● **TASK TO CARRY OUT**
List every line in the records below that contains the string "this". Upper and lower case must match.

######

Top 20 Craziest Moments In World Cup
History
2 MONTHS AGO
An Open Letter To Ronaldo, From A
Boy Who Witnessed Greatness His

######

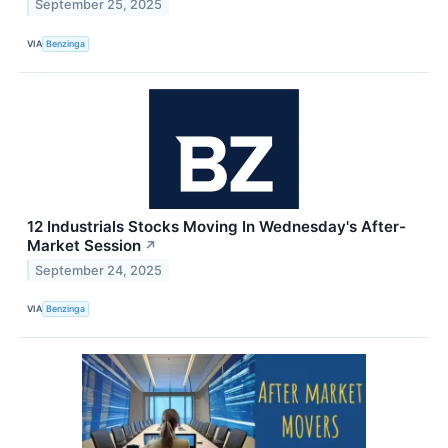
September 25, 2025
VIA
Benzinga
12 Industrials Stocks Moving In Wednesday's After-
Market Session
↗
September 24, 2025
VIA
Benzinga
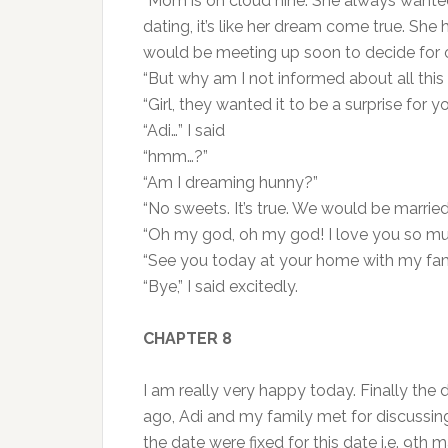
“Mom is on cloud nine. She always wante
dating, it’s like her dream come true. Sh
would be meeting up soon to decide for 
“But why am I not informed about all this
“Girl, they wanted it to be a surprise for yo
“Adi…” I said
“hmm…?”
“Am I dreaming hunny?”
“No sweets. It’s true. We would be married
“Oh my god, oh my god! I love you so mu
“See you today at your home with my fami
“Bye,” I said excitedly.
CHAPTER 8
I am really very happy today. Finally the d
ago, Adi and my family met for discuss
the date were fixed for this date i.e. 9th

######

● **EXERCISE OUTPUT**
“But why am I not informed about all this
the date were fixed for this date i.e. 9th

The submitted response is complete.